Vendée : enquête en cours après des dégradations contre deux réserves d’eau


AFP le 12/08/2022 à 05:04

Une enquête, menée par la gendarmerie, est en cours pour identifier les responsables des dégradations commises dans la nuit de lundi à mardi sur deux réserves d'eau pour l'agriculture en Vendée, a-t-on appris jeudi auprès du parquet de La Roche-sur-Yon.

Ces dégradations, commises dans les communes de Pouillé et Nalliers, au sud-est de la Roche-sur-Yon, ont été revendiquées par un groupe baptisé « Rivières en colère », dans un texte relayé par les écologistes des « Soulèvements de la terre ».

« Nous avons découvert cette revendication mercredi par voie de presse. On ignore pour l’instant ce que regroupe cette organisation », a précisé à l’AFP le parquet de La Roche-sur-Yon. A ce stade, « l’enquête de gendarmerie cherche à identifier les responsables », indique également le parquet.

« Les méga-bassines sont le pansement d’une agriculture industrielle en bout de course. Une industrie qui, à la place de nous nourrir, tue les poissons et les abeilles », a écrit le groupe « Rivières en colère » dans son communiqué.

« Nous avons enfilé des gants et masqué nos visages, nous avons pris des pinces et des couteaux, et nous avons enlevé la bâche qui recouvrait deux méga-bassines », ajoutent-ils, accompagnant leur texte d’une photo des dégradations, prise de nuit.

« Ca correspond bien aux photos qu’on a, mais nous, de jour », a expliqué à l’AFP Arnaud Charpentier, le président du syndicat mixte Vendée-Sèvres-Autizes (SMVSA), qui est la collectivité propriétaire des installations.

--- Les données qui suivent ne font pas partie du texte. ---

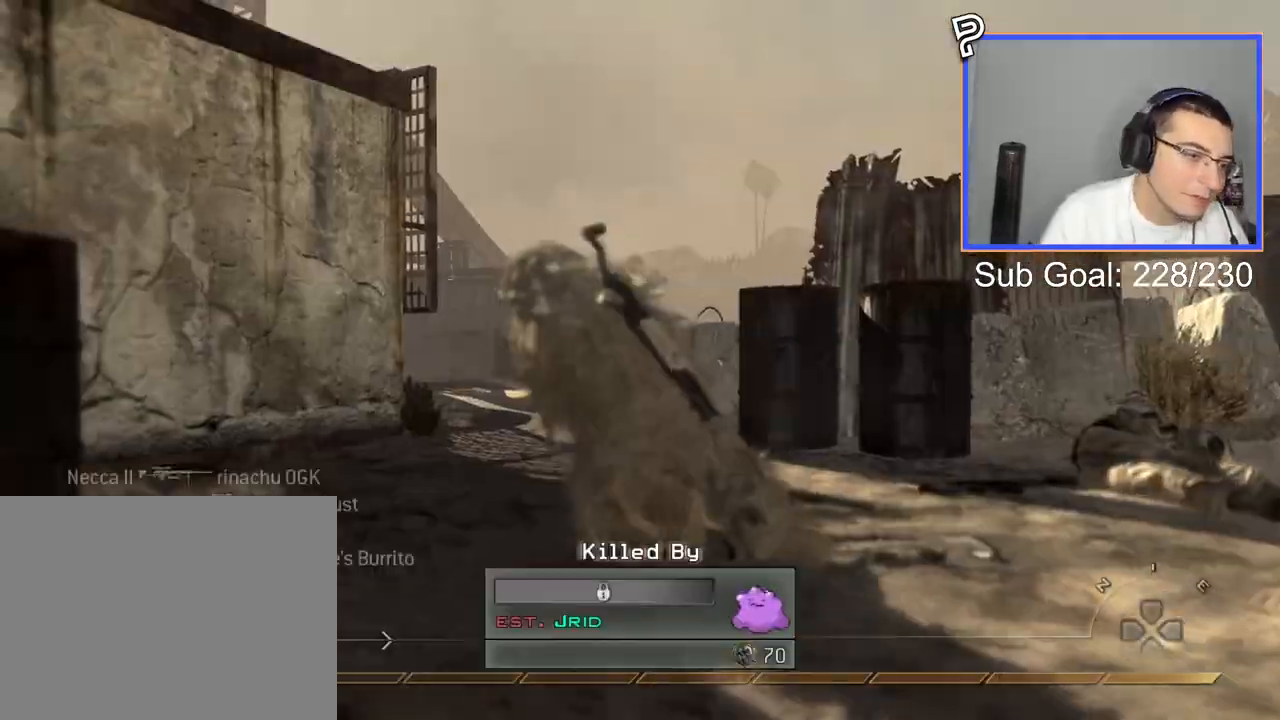
{"buttons": ["L3"], "left_stick": "up", "right_stick": "center", "events": [[34, "SQUARE", "up"], [117, "SQUARE", "down"], [184, "SQUARE", "up"], [267, "L3", "down"]]}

M. Charpentier a indiqué que le SMVSA avait déposé plainte mercredi, insistant par ailleurs sur le fait qu’« à l’instant t, il n’y a pas de perte d’eau » dans les cuves.

Les ministres de l’Agriculture Marc Fesneau et de la Transition écologique Christophe Béchu avaient condamné « avec fermeté ces faits de vandalisme » dans un communiqué.